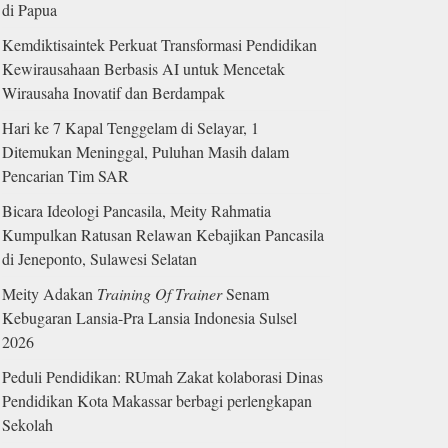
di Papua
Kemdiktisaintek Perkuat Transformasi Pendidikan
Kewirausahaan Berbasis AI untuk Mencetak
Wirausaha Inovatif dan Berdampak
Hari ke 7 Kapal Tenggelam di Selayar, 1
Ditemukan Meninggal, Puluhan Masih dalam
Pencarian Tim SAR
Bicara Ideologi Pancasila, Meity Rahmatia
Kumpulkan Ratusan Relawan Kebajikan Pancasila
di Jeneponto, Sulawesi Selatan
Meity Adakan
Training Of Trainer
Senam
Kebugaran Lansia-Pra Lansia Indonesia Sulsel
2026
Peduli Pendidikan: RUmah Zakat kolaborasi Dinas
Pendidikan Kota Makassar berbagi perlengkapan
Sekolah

★ ★ ★

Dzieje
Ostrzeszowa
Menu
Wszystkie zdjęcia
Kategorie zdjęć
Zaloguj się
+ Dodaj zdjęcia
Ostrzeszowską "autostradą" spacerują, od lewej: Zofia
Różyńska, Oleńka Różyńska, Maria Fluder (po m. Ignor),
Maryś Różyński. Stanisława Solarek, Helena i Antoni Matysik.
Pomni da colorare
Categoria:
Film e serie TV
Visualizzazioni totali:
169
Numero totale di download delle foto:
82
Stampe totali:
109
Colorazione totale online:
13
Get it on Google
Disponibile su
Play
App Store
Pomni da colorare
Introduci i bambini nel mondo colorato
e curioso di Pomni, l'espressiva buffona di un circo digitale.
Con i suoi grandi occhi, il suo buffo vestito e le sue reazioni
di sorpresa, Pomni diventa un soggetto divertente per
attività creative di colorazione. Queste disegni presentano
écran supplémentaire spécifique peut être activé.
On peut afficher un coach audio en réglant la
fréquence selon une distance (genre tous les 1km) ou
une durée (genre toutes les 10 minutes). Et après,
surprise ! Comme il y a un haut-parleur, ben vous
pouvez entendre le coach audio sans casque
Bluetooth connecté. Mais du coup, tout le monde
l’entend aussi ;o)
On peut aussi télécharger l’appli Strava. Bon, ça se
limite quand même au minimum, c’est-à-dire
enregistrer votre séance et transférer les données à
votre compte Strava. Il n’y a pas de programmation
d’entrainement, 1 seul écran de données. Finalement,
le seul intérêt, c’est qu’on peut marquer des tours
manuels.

★ ★ ★

REQUIRED WORK: Return each line of the records that contains the word "genre", matching case exactly.

ANSWER TO THIS PROBLEM:
fréquence selon une distance (genre tous les 1km) ou
une durée (genre toutes les 10 minutes). Et après,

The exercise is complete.